Global Times warns of US military-led insect project
China's Global Times daily warns of a US defense program known as "Insect Allies".
China's Global Times daily that a US project that began six years ago, in which experiments are taking place on insects, may become an international issue of great concern.
The daily revealed that the Pentagon established in 2016 a defense program called "Insect Allies", which it said was "to confront potential food supply risks". Pentagon wanted to use insects in order to "deliver" a "genetically engineered virus" that could alter crop growth by changing what genes plants express.
$45 million were dedicated to this project, funding at least four research institute.

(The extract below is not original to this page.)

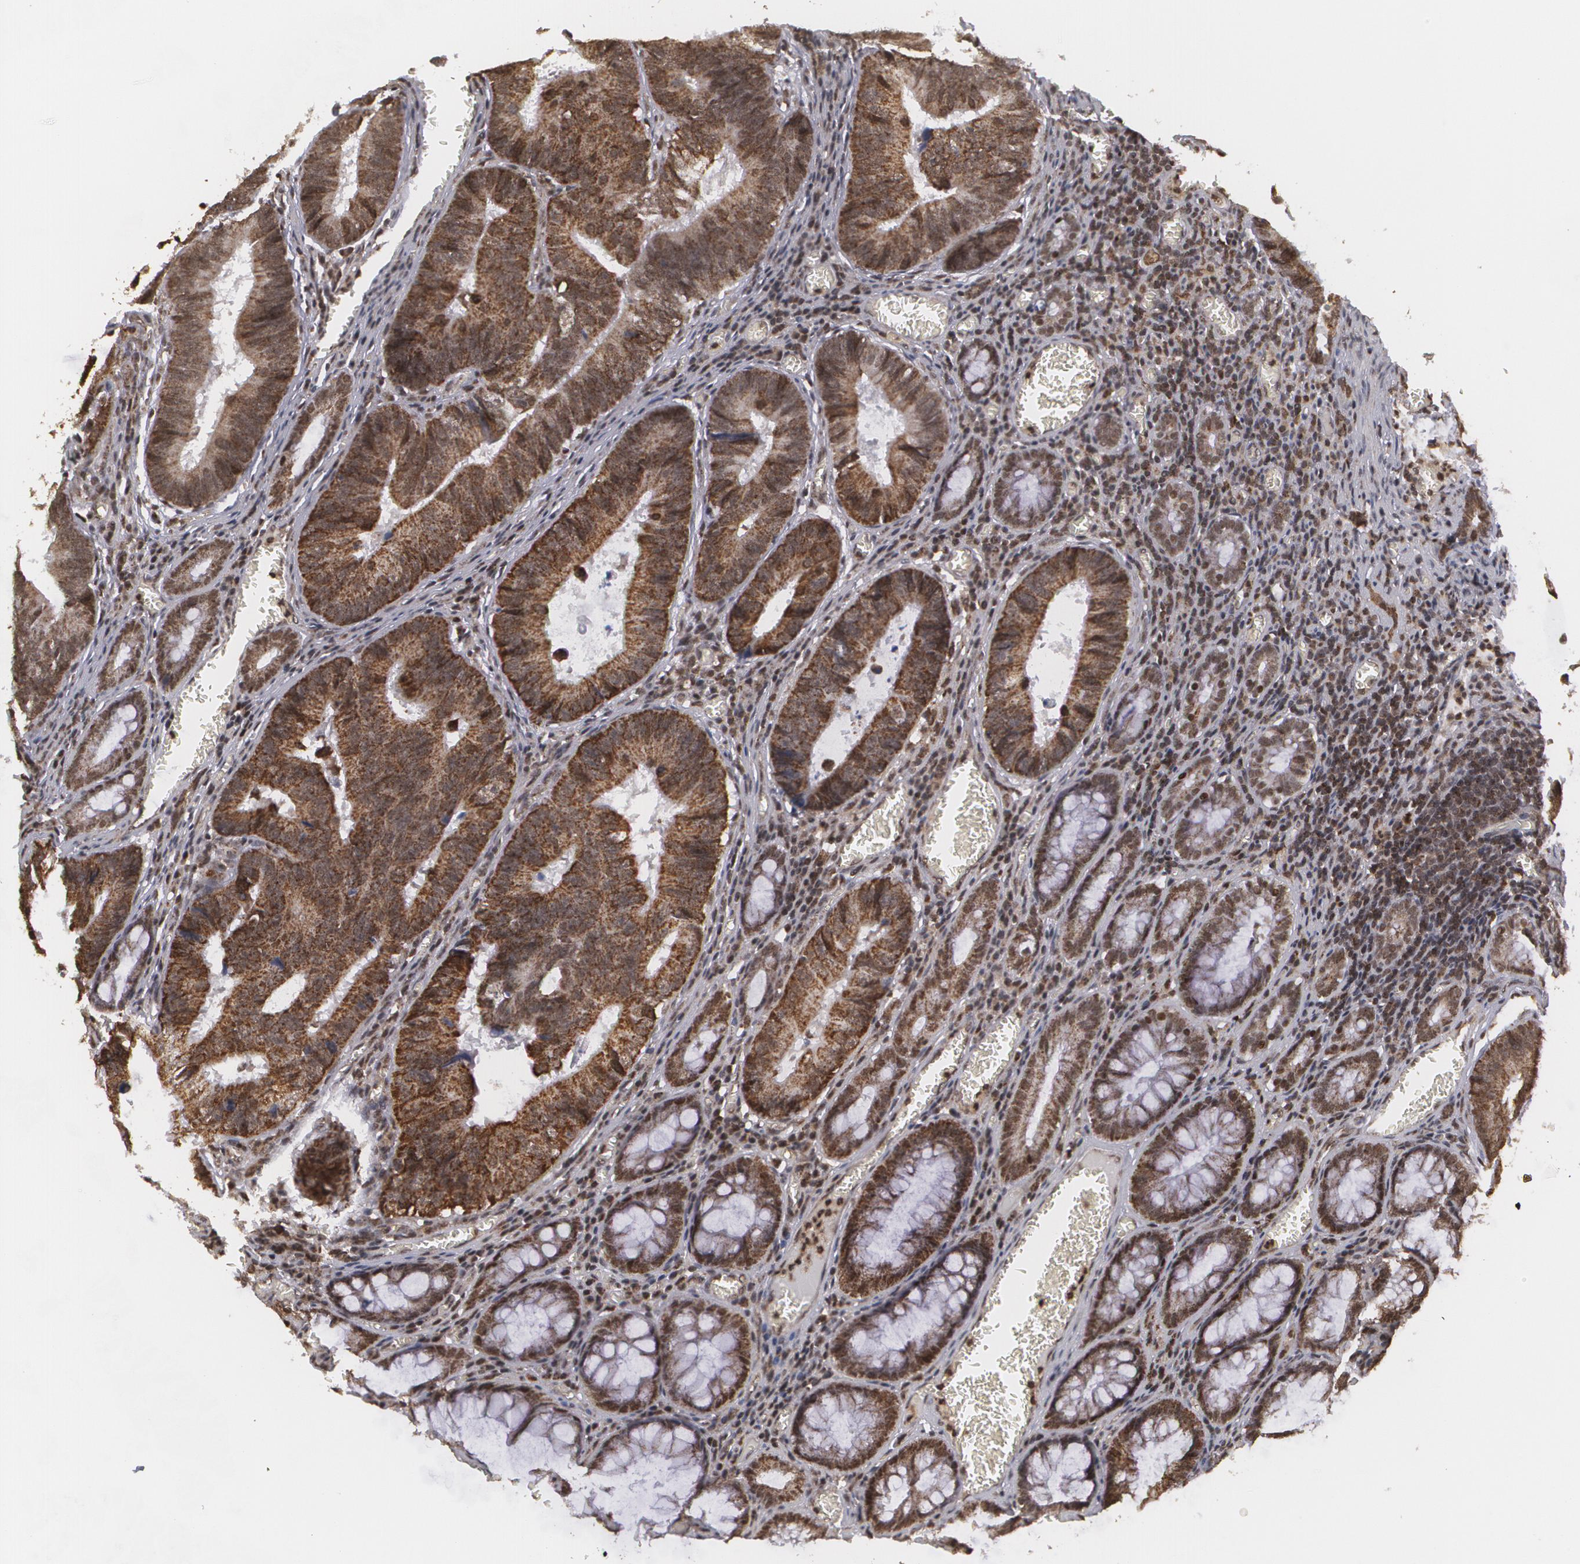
{"staining": {"intensity": "moderate", "quantity": ">75%", "location": "cytoplasmic/membranous"}, "tissue": "colorectal cancer", "cell_type": "Tumor cells", "image_type": "cancer", "snomed": [{"axis": "morphology", "description": "Adenocarcinoma, NOS"}, {"axis": "topography", "description": "Rectum"}], "caption": "Colorectal cancer (adenocarcinoma) tissue displays moderate cytoplasmic/membranous staining in about >75% of tumor cells The staining was performed using DAB (3,3'-diaminobenzidine), with brown indicating positive protein expression. Nuclei are stained blue with hematoxylin.", "gene": "MXD1", "patient": {"sex": "female", "age": 98}}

However, according to critics, this program may be misused by the US-military in order to develop biological weapons "for hostile purposes and their means of delivery." The renowned Max Planck Institute in Germany also said that the project "could easily be misused for developing biological weapons."
According to a partially declassified US Army report from 1981, biological warfare scientists in the US conducted a number of experiments on insects, indicating a long history of using insects as vectors for disease. Many such experiments took place in the 1980s on US citizens without their knowledge, as well as other countries such as Georgia and Russia.
In 2014, a US biolab near Tbilisi, the capital of Georgia, was equipped with an insect facility. Tbilisi has been infested with biting flies since 2015 that have developed non-typical behavior, were able to survive indoors year-round and were highly resistance to cold.